Wednesday, October 28, 2009

Review: The pains of growing up


AS Byatt’s The Children’s Book, lately shortlisted for the Man Booker Prize, is a mammoth of a novel, more sprawling than it perhaps should be in its 675 pages. It attempts to tell the story of a couple of families at the end of the Victorian age, all surrounding around the children’s book writer Olive Wellwood. It’s a time when the Fabian Society is starting and going strong, when women are fighting for their right to vote, as the English and the Boers are fighting a war in South Africa. Byatt bombards the reader with enough historical information about the goings-on that it sometimes feels more like a history textbook than a novel itself.

Olive Wellwood has a collection of children, but the only two that seem to matter are Tom – the eldest boy who seems to be stuck in a perpetual state of innocence and naivete – and Dorothy – a girl who does not see gender as a difference in any regard and fights to become a full-fledged doctor. Tom and Dorothea (and sometimes Olive) seem to have the only personalities in this work; they’re the only ones that the narrator spends enough time developing and delving into. Otherwise the rest of the characters feel one-dimensional, as if a pastiche of the types that perhaps were living at the turn of the last century. She doesn’t allow for their development, and just as they do become interesting characters, they’re tossed aside to allow for more plain narratives to take their place. A character Julian is experimenting with sexuality, and as soon as that is mentioned, Dorothy’s interest in medicine takes about 50 pages of description.

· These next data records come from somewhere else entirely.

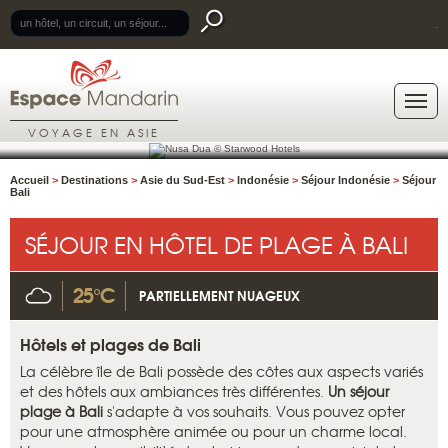
.
VOYAGE EN ASIE
Accueil
>
Destinations
>
Asie du Sud-Est
>
Indonésie
>
Séjour Indonésie
>
Séjour
Bali
SÉJOUR EN HÔTEL DE PLAGE À BALI
25°C
PARTIELLEMENT NUAGEUX
Hôtels et plages de Bali
La célèbre île de Bali possède des côtes aux aspects variés
et des hôtels aux ambiances très différentes.
Un séjour
plage à Bali
s'adapte à vos souhaits. Vous pouvez opter
pour une atmosphère animée ou pour un charme local.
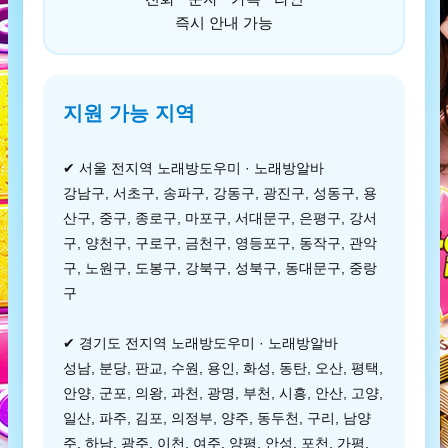
즉시 안내 가능
지원 가능 지역
✔ 서울 전지역 노래방도우미 · 노래방알바
강남구, 서초구, 송파구, 강동구, 광진구, 성동구, 용
산구, 중구, 종로구, 마포구, 서대문구, 은평구, 강서
구, 양천구, 구로구, 금천구, 영등포구, 동작구, 관악
구, 노원구, 도봉구, 강북구, 성북구, 동대문구, 중랑
구
✔ 경기도 전지역 노래방도우미 · 노래방알바
성남, 분당, 판교, 수원, 용인, 화성, 동탄, 오산, 평택,
안양, 군포, 의왕, 과천, 광명, 부천, 시흥, 안산, 고양,
일산, 파주, 김포, 의정부, 양주, 동두천, 구리, 남양
주, 하남, 광주, 이천, 여주, 양평, 안성, 포천, 가평,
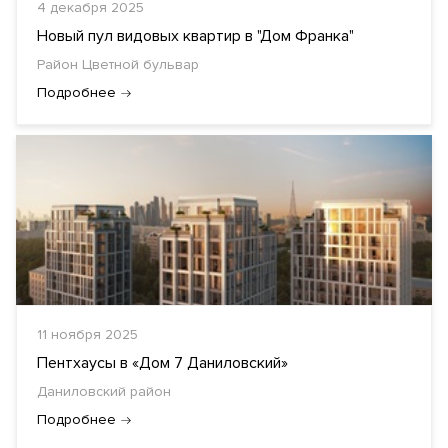
4 декабря 2025
Новый пул видовых квартир в "Дом Франка"
Район Цветной бульвар
Подробнее
11 ноября 2025
Пентхаусы в «Дом 7 Даниловский»
Даниловский район
Подробнее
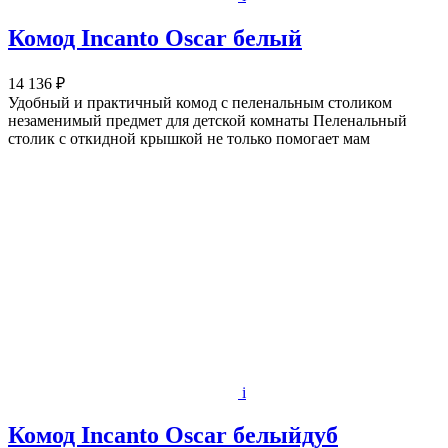
Комод Incanto Oscar белый
14 136 ₽
Удобный и практичный комод с пеленальным столиком
незаменимый предмет для детской комнаты Пеленальный
столик с откидной крышкой не только помогает мам
i
Комод Incanto Oscar белыйдуб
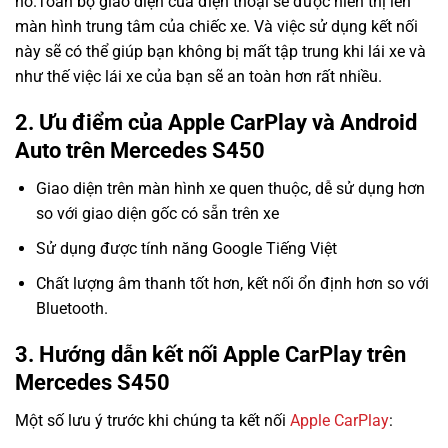
nó.Toàn bộ giao diện của điện thoại sẽ được hiển thị lên
màn hình trung tâm của chiếc xe. Và việc sử dụng kết nối
này sẽ có thể giúp bạn không bị mất tập trung khi lái xe và
như thế việc lái xe của bạn sẽ an toàn hơn rất nhiều.
2. Ưu điểm của Apple CarPlay và Android
Auto trên Mercedes S450
Giao diện trên màn hình xe quen thuộc, dễ sử dụng hơn
so với giao diện gốc có sẵn trên xe
Sử dụng được tính năng Google Tiếng Việt
Chất lượng âm thanh tốt hơn, kết nối ổn định hơn so với
Bluetooth.
3. Hướng dẫn kết nối Apple CarPlay trên
Mercedes S450
Một số lưu ý trước khi chúng ta kết nối
Apple CarPlay
:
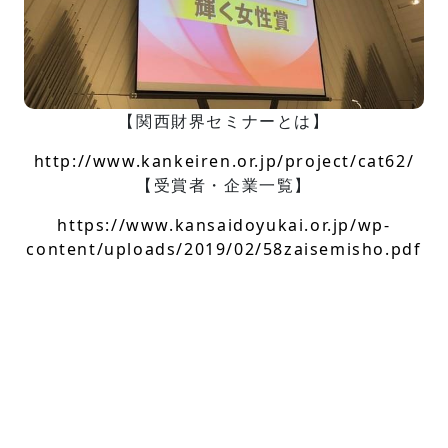
【関西財界セミナーとは】
http://www.kankeiren.or.jp/project/cat62/
【受賞者・企業一覧】
https://www.kansaidoyukai.or.jp/wp-
content/uploads/2019/02/58zaisemisho.pdf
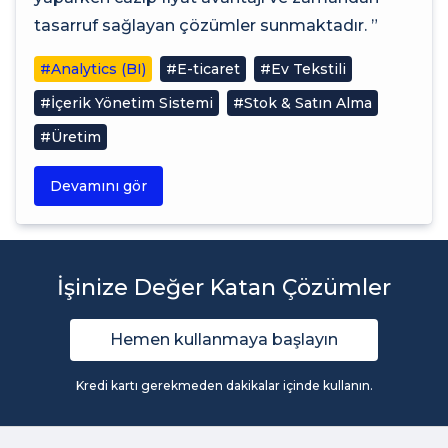
tasarruf sağlayan çözümler sunmaktadır. ”
#Analytics (BI)
#E-ticaret
#Ev Tekstili
#İçerik Yönetim Sistemi
#Stok & Satın Alma
#Üretim
Devamını gör
İşinize Değer Katan Çözümler
Hemen kullanmaya başlayın
Kredi kartı gerekmeden dakikalar içinde kullanın.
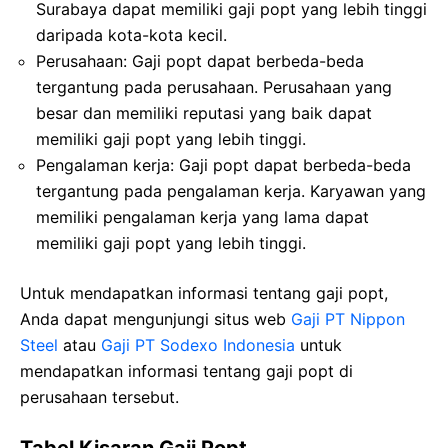
Surabaya dapat memiliki gaji popt yang lebih tinggi
daripada kota-kota kecil.
Perusahaan: Gaji popt dapat berbeda-beda
tergantung pada perusahaan. Perusahaan yang
besar dan memiliki reputasi yang baik dapat
memiliki gaji popt yang lebih tinggi.
Pengalaman kerja: Gaji popt dapat berbeda-beda
tergantung pada pengalaman kerja. Karyawan yang
memiliki pengalaman kerja yang lama dapat
memiliki gaji popt yang lebih tinggi.
Untuk mendapatkan informasi tentang gaji popt,
Anda dapat mengunjungi situs web
Gaji PT Nippon
Steel
atau
Gaji PT Sodexo Indonesia
untuk
mendapatkan informasi tentang gaji popt di
perusahaan tersebut.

As the Wellwood children grow up, we experience the games they play, the lack of attention that they get from their mother, their bouts with different philosophical societies, and the invention of theatre and storytelling on their psyches. More often than not it feels like Byatt is showing off her vast knowledge of the timeperiod and needed to find a venue to expound on such ideas. And this is unfortunate, because in her story collections – The Djinn and the Nightingale’s Eye and Little Black Book of Stories, for instance – she is an absolute master of the faerytale, of the enticing narrative. Here it’s just a way to showcase the research and the names she can drop in order to entice readers to go on, to ask how JM Barrie, Oscar Wilde, Virginia Woolf, HG Wells, Beatrice and Sidney Webb, and EM Forster will further the narrative. Sadly they won’t.

What starts as a wonderful and drawing faerytale-esque narrative ends up being bogged down with bare, blunt, and boring descriptions of life between 1890-1919. The only thing that saves this narrative from total destruction at the end is the Great War, which ends with the destruction of most of the family members and the family structure; but by the time I got to that it already felt like a cliche, especially when one of the characters becomes a trench poet. It’s a narrative about growing up, but the metaphors for growth are a bit hackneyed by the time you reach them that you’d rather stay with these characters whilst they’re young.
At the very least though, as Byatt is good at doing, it’s an interesting mix of literature, science, and art thrust together to form some sort of protean novel.

AS Byatt will be reading tonight at The Strand, 7.00pm.


Amy Reads Good Books said…

I have to admit that I feel like I should love Byatt, but I never really do. Perhaps it's because of all that description. 🙂

J.T. Oldfield said…

I'm occasionally horribly jealous of New yorkers, like when I remember that they have The Strand and then also because it seems like EVERY author goes and reads somewhere in New York.

Whatever. It doesn't snow in Seattle.

Diane said…

I had high hopes for this book, but most reviews seem just so so.

Salvatore said…

It was ultimately a disappointing novel, mostly because she really skimmed the surface; I think the thought that her narrator should act as a Greek chorus got away from her.

On the other hand though, she was wonderful to hear read, as her voice was the right timbre and had the right cadence to intrigue.